Лешку вдруг затрясло. Будто растопило его лед, и только сейчас, с большим запозданием, он почувствовал, что действительно дошел до своих. Скуластая хевра, покуривая, смотрела, как его колотит. Его словно закупорило, а потом взорвало слезами и словами. Захлебываясь, он кричал, что все гады, гады, гады! Не пустили его к Але. А сначала она лежала на полу воняющего хлоркой и сквозняками железнодорожного вокзала и запекшимися губами просила пить. А кружки не было. Кружка была только на станционном бачке, и он кружил вокруг нее, как ворон, но так и не нашел в себе силы, так и не смог превозмочь себя и эту кружку украсть. А потом, когда он в поисках воды убежал за пути, Алю унесли санитары, и он еще двое суток просидел возле инфекционного барака, ночуя в навозе, у коновязи, а потом ему сказали: «Ты бы шел себе, мальчик!», ему сказали, что сестры у него больше нет.
— И сеструху прокакал! — сказал Куруля так, словно его, Лешки, не было рядом.
Двое эвакуированных смотрели на Лешку молча своими неподвижными скорбными глазами. Они были такими же чужими здесь, как и он. Это были: Феля Молотков, в котором еще что-то застряло от капризного, надутого, избалованного ребенка, как бы заледенело в нем, и Федя Красильщиков, большеголовый, крепенький и молчаливый, как водолаз.
— Кружку не мог украсть! — усмехаясь, покачал головой Куруля. И внезапно сделав перед Лешкиным лицом быстрый пас, выхватил у него из кармашка тяжелые серебряные часы — единственную память об отце, отбывшем в первый же час войны к себе на эсминец, в Таллин. Полюбовался, держа на отлете, и сунул себе в карман. — Сестренка умирает, а он кружку никак не может украсть! — смакуя, повторил он. И непонимающе посмотрел на Крысу. Тот, сообразив, что дозволяется, мерзко захохотал.
Лешку обдало таким ужасом, таким осознанием дикой враждебности мира и своей беспомощности, сиротства, что он как бы захлебнулся. В этом состоянии внутренней онемелости, бессилия перед бессмысленной жестокостью происходящего он не услышал обращенный к себе вопрос, и Куруле пришлось серой, в крупных цыпках ногой поднять его подбородок, прежде чем он понял, что когда с тобой беседуют, нельзя забываться.
— Жрать хочешь?
Лешка быстро кивнул, подался поближе к Куруле.

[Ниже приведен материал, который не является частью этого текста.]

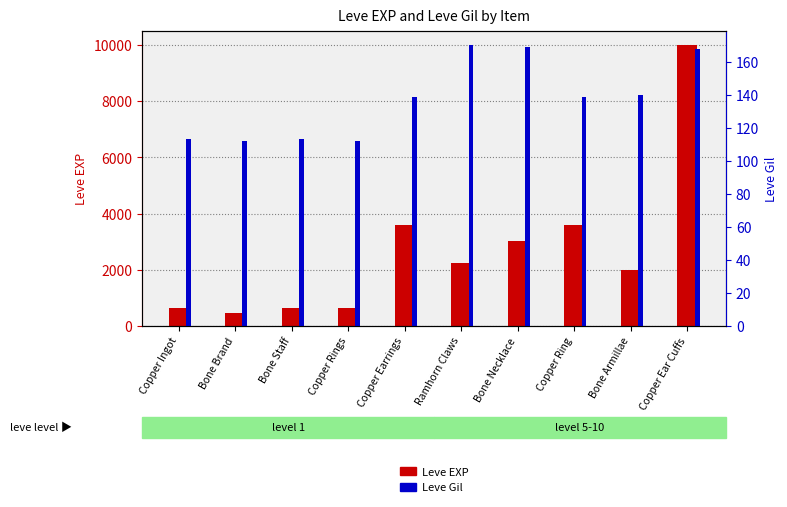

Between Copper Ear Cuffs and Copper Rings, which is larger?

Copper Ear Cuffs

— Думает, я сейчас его буду кормить.
Крыса захохотал. И даже самые сдержанные из поселковых усмехнулись.
— Айда, раз хочешь жрать!
Как ожившая куча серого тряпья, они прошли поселок и вышли на окаймленное кустами и деревьями поле.
Апрель стоял жаркий, звонкий. Суровая зима вдруг сменилась зноем. Солнце свирепо жгло. В громадном небе трепетали жаворонки. Земля лежала в испарине, курилась белым. И когда Куруля спихнул его в канаву, Лешка впервые в жизни вдохнул в себя густой гнилостный запах ее брожения. Всадники, застигшие их среди поля, с гиканьем промчались над ними, кнут въелся в спину прикрывшего его своим телом Курули. Они бросились к кустам, и сторожа, страшно посвистев им вслед, отстали.
Почти не пострадав, они покинули невыкопанное в прошлую осень, брошенное, а затем вдруг взятое под свирепую охрану картофельное поле.
Крыса шустрил по кустам впереди, подбирая с земли всякую дрянь, чтобы с гоготком отбросить ее и обратить к Куруле оскаленные в мелкой улыбке зубы. Пожарник, Феля Молотков, Федя Красильщиков и еще трое скуластых, настороженных, молчаливых, нагруженные ухваченной-таки вымороженной за зиму картошкой, солидно шли сзади. А Лешка с Курулей, олицетворяя собой основу, завязь, шли, породненные кнутом, в центре, и Куруля мимолетно вынул из кармана часы и отдал мальчику.
— Зачем дразнишь часами?!. — Он скривил в едкой усмешечке губы. — Украсть каждому хочется... Хотя бы и мне!